Source text:

2015-07-30 Thread Zach
Good call on Juniper SRX. Super solid boxes!

 On Jul 30, 2015, at 16:31, Louis Kowolowski lou...@cryptomonkeys.org wrote:
 
 I like both pfSense (commercially available from netgate as an appliance) and 
 Juniper’s small srx line.
 
 With pfSense you get a nice gui that supports all the things you need (nat, 
 firewall, ipv6, vlan). You can also optionally install pkgs like squid to 
 proxy for your home.
 
 
 On Jul 29, 2015, at 11:43 PM, Paul Mullen p...@nellump.net wrote:
 
 I've been neglecting the firmware on my eight-year-old Linksys
 wireless router for too long now, and my research leads me to believe
 that it's just too old to support modern firmware distributions like
 OpenWRT and DD-WRT.

Material supplied:

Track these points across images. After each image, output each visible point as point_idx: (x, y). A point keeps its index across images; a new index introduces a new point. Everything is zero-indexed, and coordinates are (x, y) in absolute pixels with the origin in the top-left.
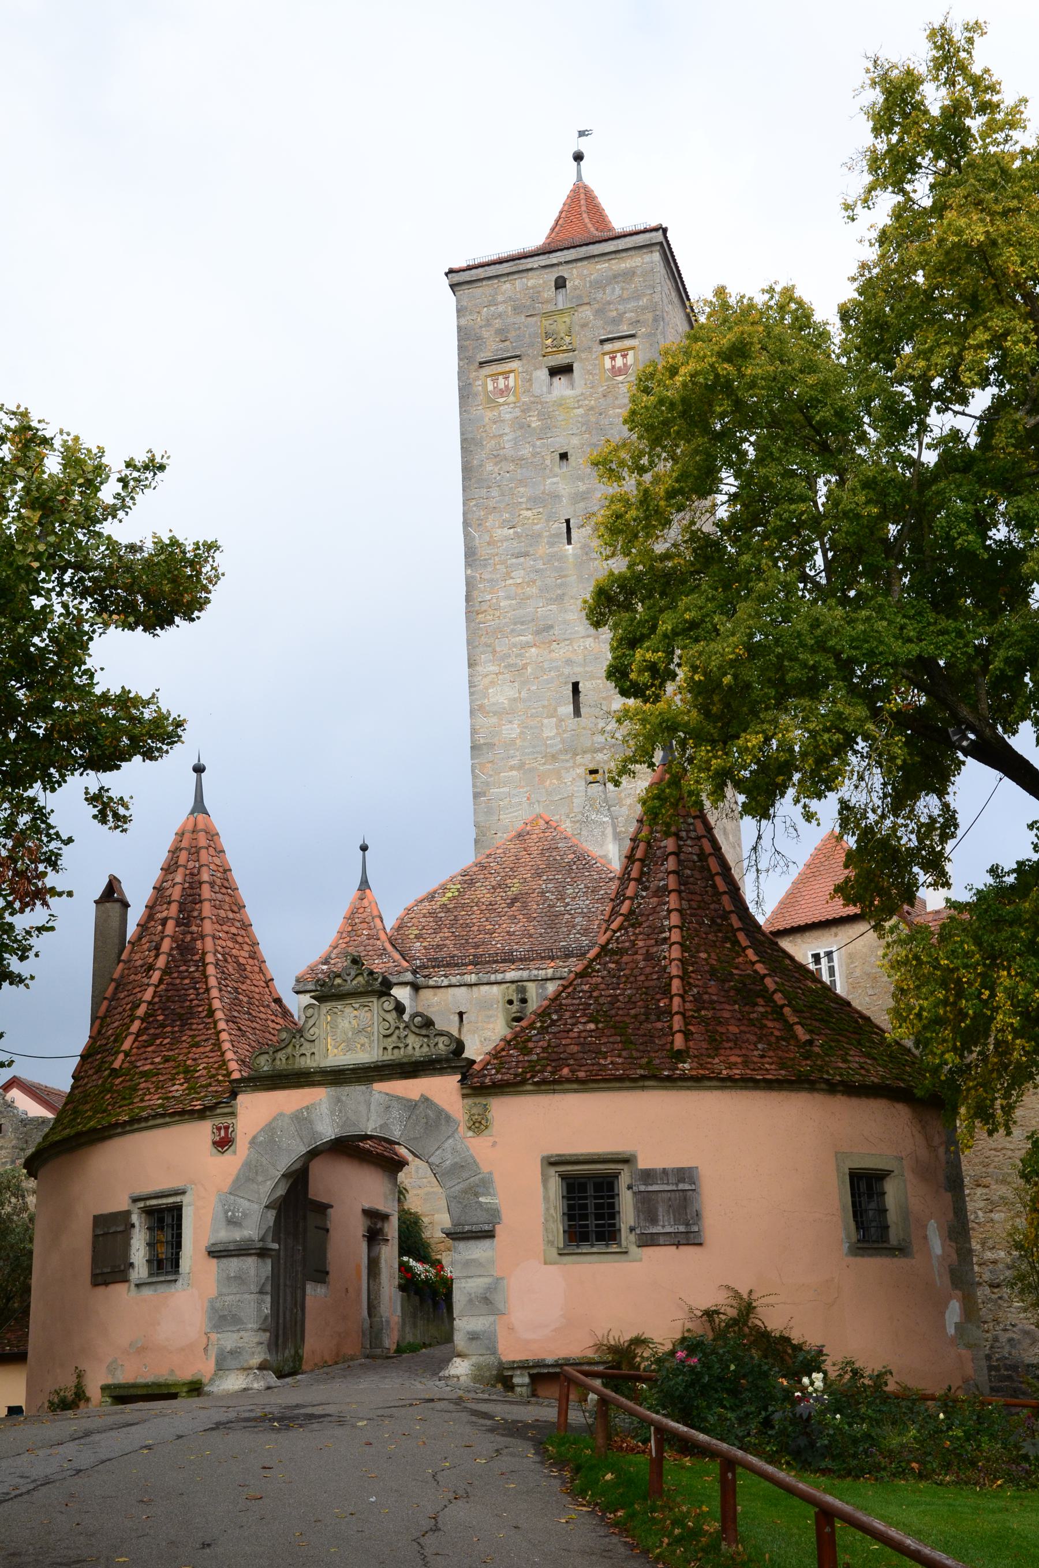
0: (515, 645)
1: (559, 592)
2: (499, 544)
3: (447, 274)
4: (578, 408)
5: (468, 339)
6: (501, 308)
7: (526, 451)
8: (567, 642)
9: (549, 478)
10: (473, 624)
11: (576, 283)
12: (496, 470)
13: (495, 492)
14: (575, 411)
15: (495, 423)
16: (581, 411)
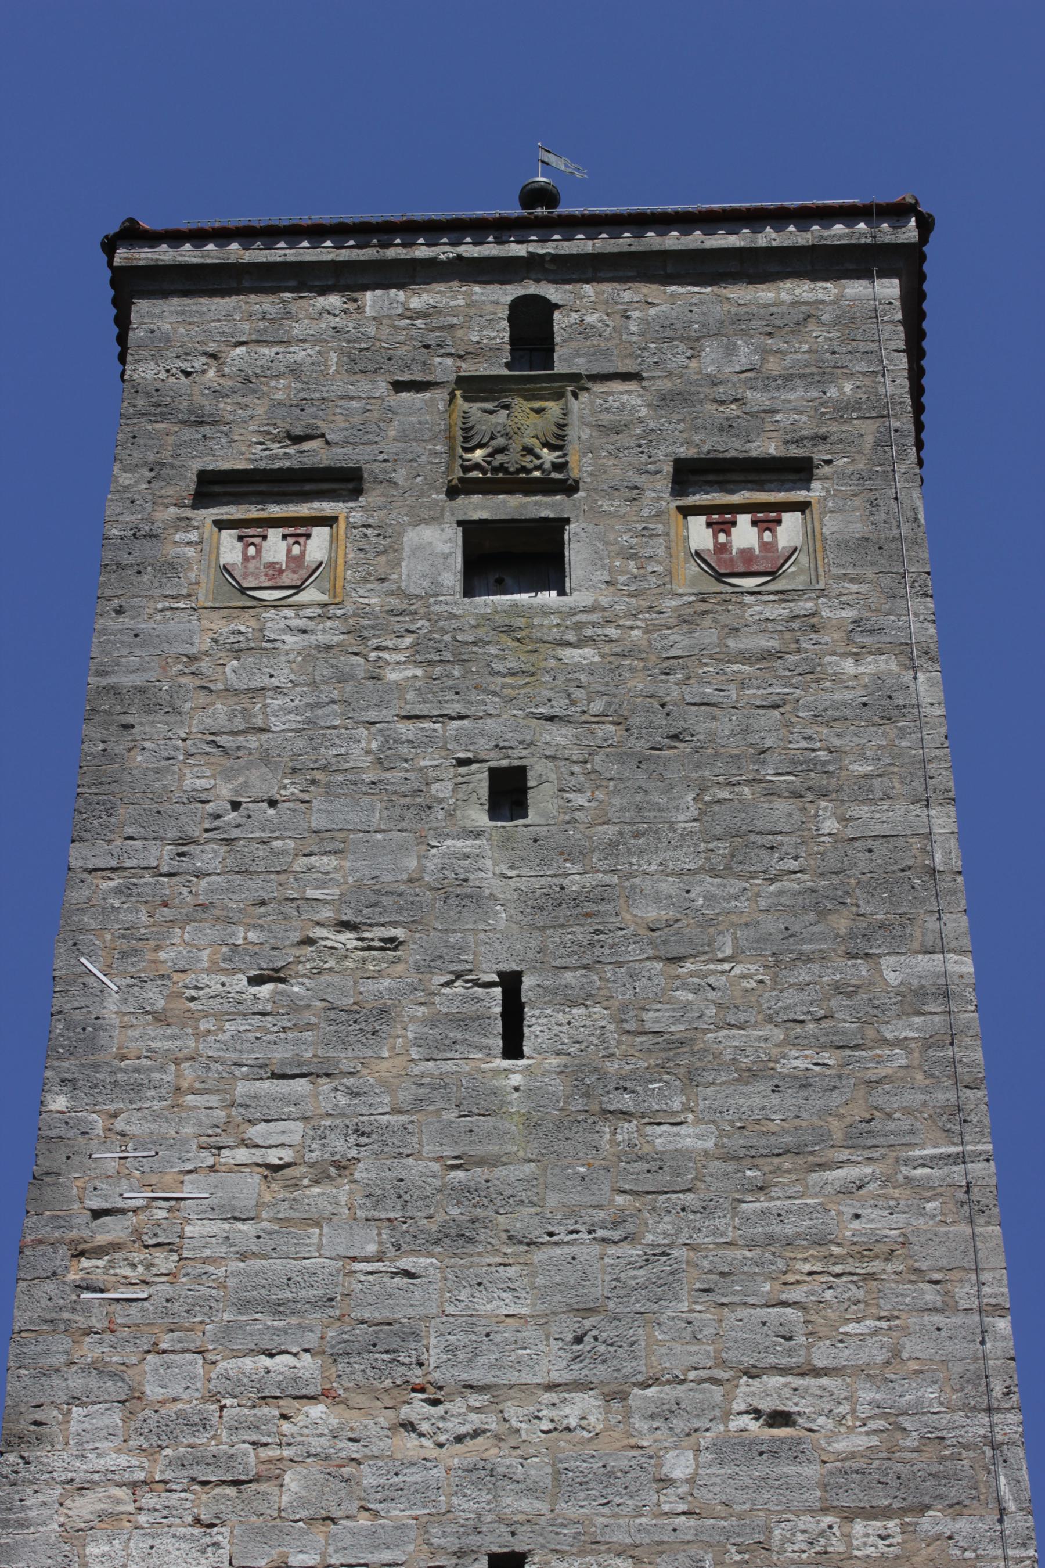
0: (235, 1387)
1: (455, 1211)
2: (204, 1025)
3: (109, 246)
4: (578, 645)
5: (163, 417)
6: (299, 354)
7: (356, 750)
8: (476, 1400)
9: (442, 836)
10: (50, 1287)
11: (591, 319)
12: (225, 791)
13: (209, 856)
14: (566, 653)
15: (237, 653)
16: (587, 655)
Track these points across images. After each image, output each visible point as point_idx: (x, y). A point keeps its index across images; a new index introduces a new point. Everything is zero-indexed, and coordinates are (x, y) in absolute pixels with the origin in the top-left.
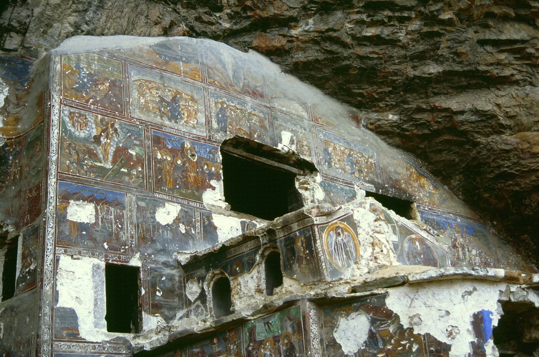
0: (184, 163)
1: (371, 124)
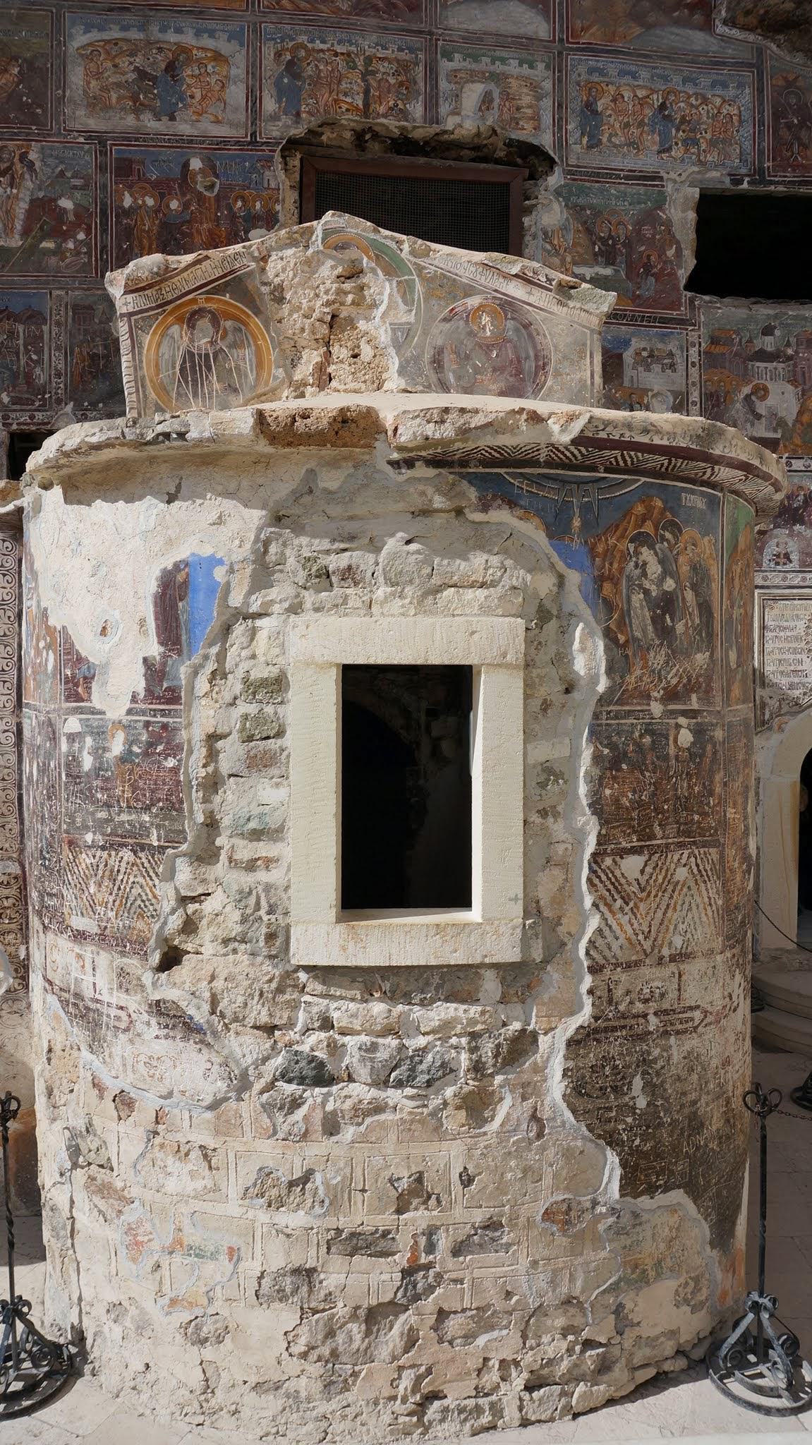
0: (186, 206)
1: (747, 13)
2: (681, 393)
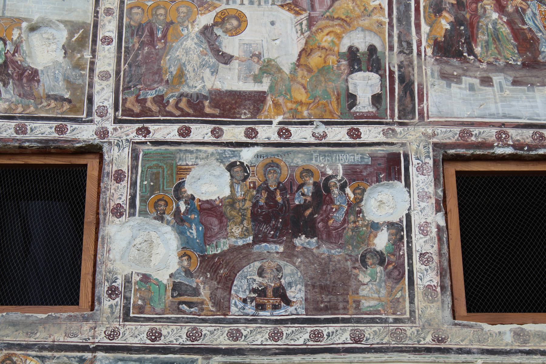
2: (83, 25)
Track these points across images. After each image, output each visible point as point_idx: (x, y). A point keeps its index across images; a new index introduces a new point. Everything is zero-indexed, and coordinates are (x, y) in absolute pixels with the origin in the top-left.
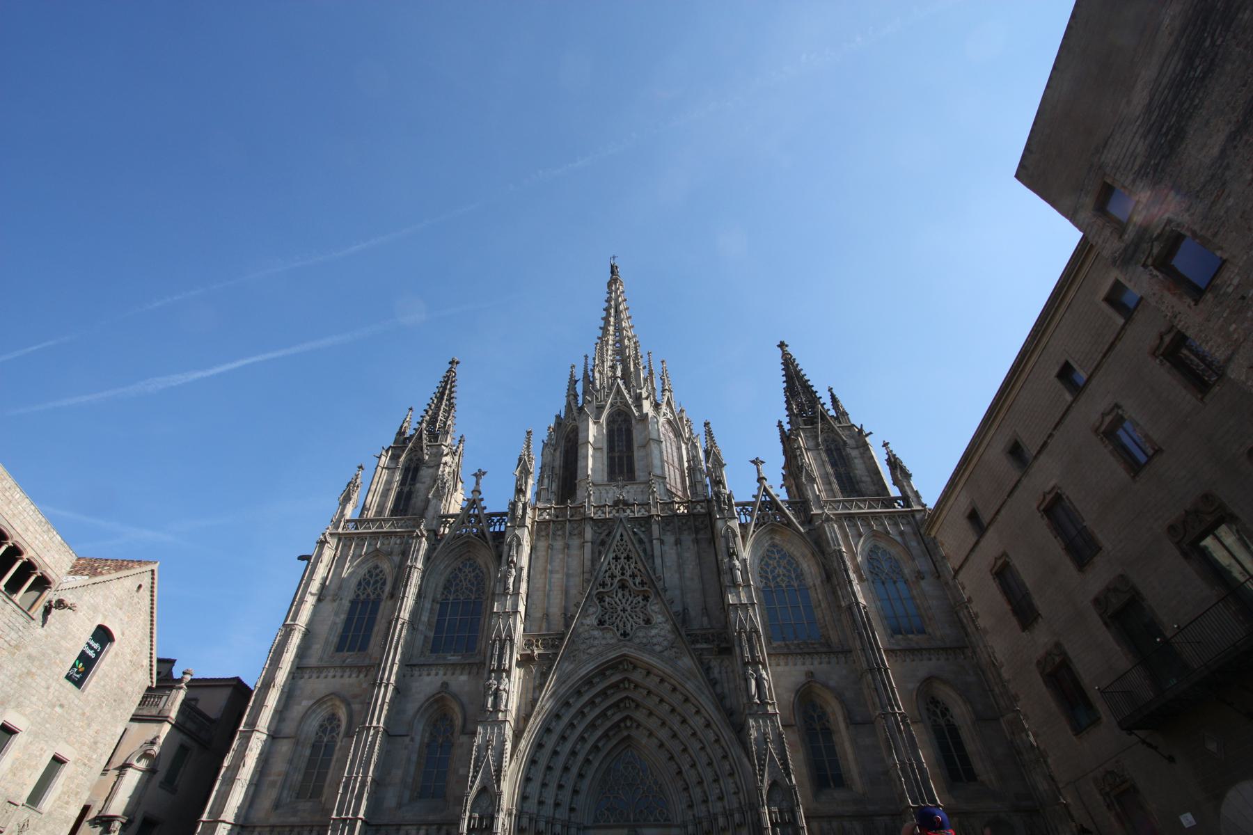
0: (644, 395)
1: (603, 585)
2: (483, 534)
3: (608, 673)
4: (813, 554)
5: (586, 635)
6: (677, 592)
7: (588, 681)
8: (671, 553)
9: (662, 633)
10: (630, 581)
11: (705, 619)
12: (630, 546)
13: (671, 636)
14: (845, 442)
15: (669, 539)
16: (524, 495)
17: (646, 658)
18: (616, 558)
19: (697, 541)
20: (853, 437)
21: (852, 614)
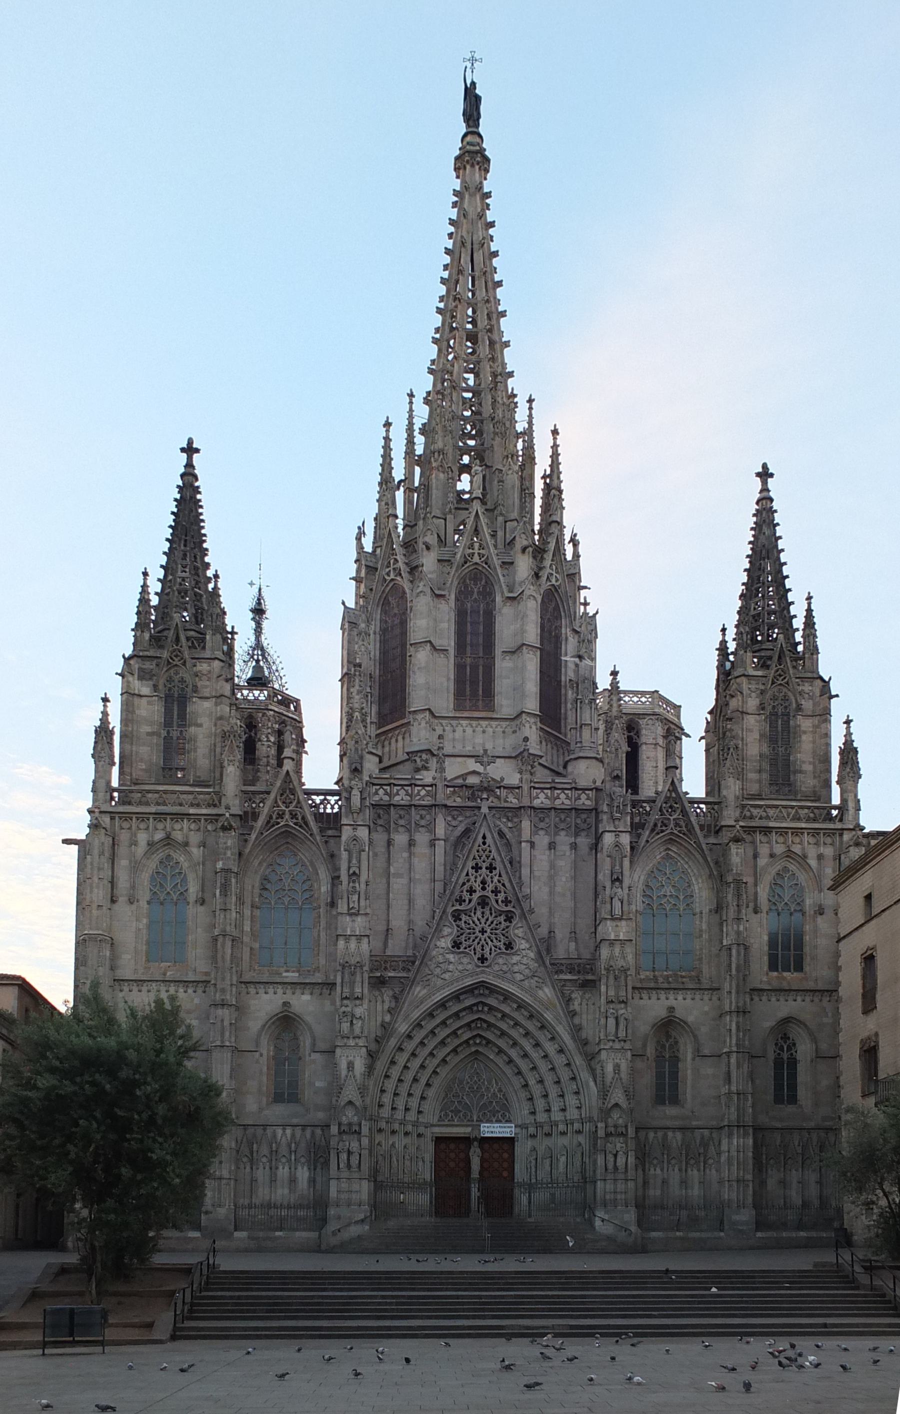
0: (518, 545)
1: (461, 901)
2: (306, 823)
3: (462, 997)
4: (710, 875)
5: (441, 959)
6: (545, 910)
7: (442, 1005)
8: (542, 857)
9: (525, 961)
10: (492, 896)
11: (573, 945)
12: (494, 853)
13: (534, 965)
14: (799, 708)
15: (542, 840)
16: (361, 779)
17: (505, 986)
18: (477, 868)
19: (574, 846)
20: (811, 698)
21: (731, 956)
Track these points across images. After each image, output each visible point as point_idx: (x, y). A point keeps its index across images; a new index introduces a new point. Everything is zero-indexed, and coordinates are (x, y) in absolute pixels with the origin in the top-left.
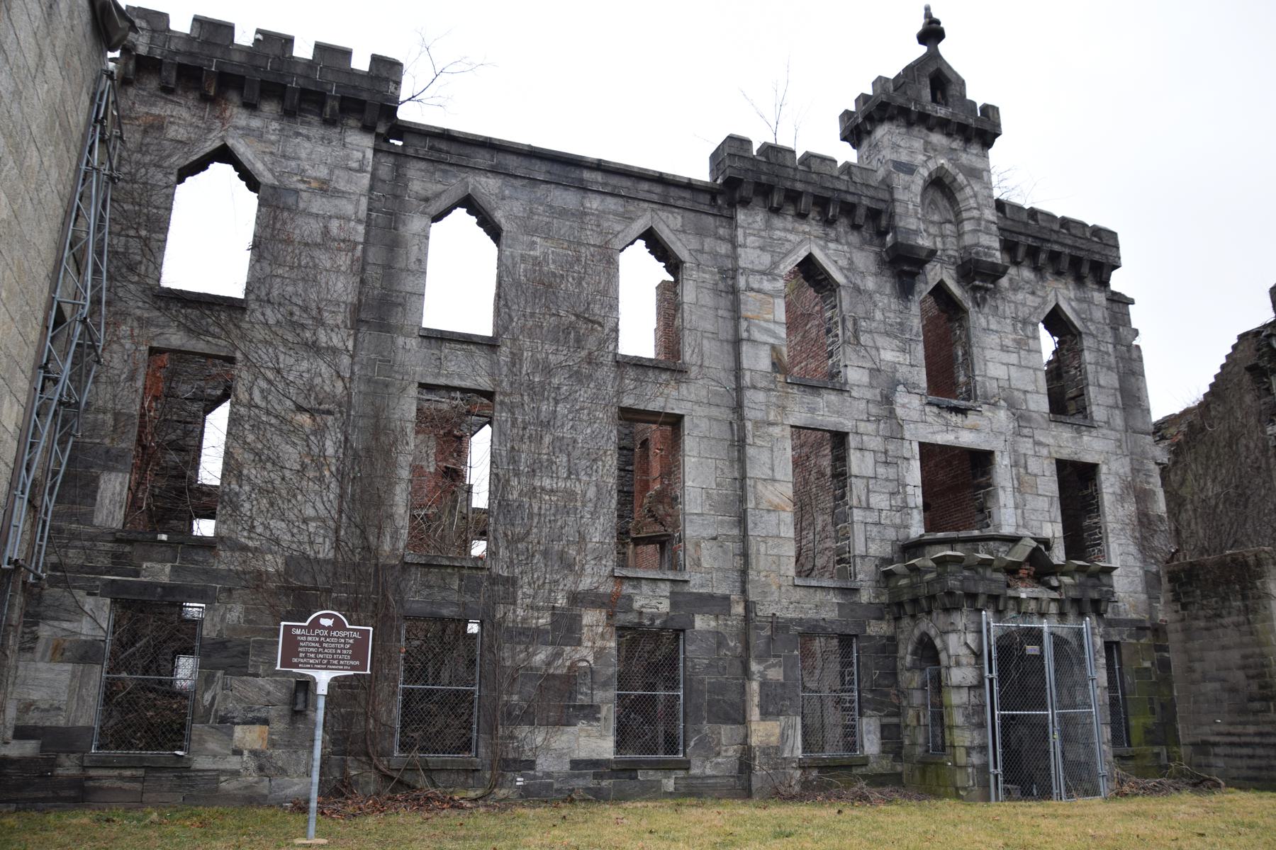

Work to complete:
[a] In the router thread, substitute "OPNsense" for "pfSense" and write out the passage between "2015-07-30 Thread Zach" and "small srx line.", inclusive.
[b] Please resume the router thread after its final sentence.

Expected responses:
[a]
2015-07-30 Thread Zach
Good call on Juniper SRX. Super solid boxes!

 On Jul 30, 2015, at 16:31, Louis Kowolowski lou...@cryptomonkeys.org wrote:
 
 I like both OPNsense (commercially available from netgate as an appliance) and 
 Juniper’s small srx line.

[b]
 
 What are the cool kids using these days?  My needs are basic; this old
 Linksys has served just fine for years, after all.  My only real
 concern is maintainability of the underlying operating system.  I
 would be willing to spend more if the hardware could support a plain
 Linux or OpenBSD system, though.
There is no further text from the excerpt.